> [Task objective]
Among the entries below, find every line that contains the string "OLAP", then copy it.

______________________________

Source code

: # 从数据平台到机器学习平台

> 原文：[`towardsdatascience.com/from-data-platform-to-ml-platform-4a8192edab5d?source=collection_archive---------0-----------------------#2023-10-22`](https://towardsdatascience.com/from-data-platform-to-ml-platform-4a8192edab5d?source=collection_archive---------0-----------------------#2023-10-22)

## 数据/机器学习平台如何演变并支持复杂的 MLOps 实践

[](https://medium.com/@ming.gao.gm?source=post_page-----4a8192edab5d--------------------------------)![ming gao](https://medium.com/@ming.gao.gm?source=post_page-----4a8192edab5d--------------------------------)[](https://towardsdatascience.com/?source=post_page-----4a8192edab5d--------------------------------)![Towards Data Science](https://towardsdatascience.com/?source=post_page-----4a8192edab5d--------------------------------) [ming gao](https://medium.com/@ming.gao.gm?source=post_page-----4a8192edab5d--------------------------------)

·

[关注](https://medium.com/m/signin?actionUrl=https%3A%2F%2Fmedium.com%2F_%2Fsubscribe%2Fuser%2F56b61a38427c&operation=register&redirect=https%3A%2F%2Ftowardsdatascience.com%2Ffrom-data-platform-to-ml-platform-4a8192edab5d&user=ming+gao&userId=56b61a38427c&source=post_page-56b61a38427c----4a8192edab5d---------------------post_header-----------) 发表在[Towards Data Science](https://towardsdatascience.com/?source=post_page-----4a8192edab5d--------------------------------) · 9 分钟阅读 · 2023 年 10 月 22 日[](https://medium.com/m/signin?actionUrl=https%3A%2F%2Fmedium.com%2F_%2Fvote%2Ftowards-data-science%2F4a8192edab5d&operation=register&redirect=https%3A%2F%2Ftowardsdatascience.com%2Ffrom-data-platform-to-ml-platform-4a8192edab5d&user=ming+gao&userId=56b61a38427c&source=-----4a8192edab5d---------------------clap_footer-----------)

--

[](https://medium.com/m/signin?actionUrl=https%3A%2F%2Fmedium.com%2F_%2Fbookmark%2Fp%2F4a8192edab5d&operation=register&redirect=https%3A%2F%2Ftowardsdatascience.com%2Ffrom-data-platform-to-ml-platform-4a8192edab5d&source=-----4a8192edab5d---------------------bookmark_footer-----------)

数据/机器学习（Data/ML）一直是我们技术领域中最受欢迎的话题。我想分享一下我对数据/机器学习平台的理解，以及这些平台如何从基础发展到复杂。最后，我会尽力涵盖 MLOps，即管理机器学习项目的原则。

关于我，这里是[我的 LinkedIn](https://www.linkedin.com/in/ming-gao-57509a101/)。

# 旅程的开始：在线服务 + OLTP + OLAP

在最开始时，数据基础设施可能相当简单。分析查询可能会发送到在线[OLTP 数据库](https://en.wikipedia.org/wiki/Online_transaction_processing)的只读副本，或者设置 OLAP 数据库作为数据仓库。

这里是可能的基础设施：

______________________________

> [Result]
# 旅程的开始：在线服务 + OLTP + OLAP
在最开始时，数据基础设施可能相当简单。分析查询可能会发送到在线[OLTP 数据库](https://en.wikipedia.org/wiki/Online_transaction_processing)的只读副本，或者设置 OLAP 数据库作为数据仓库。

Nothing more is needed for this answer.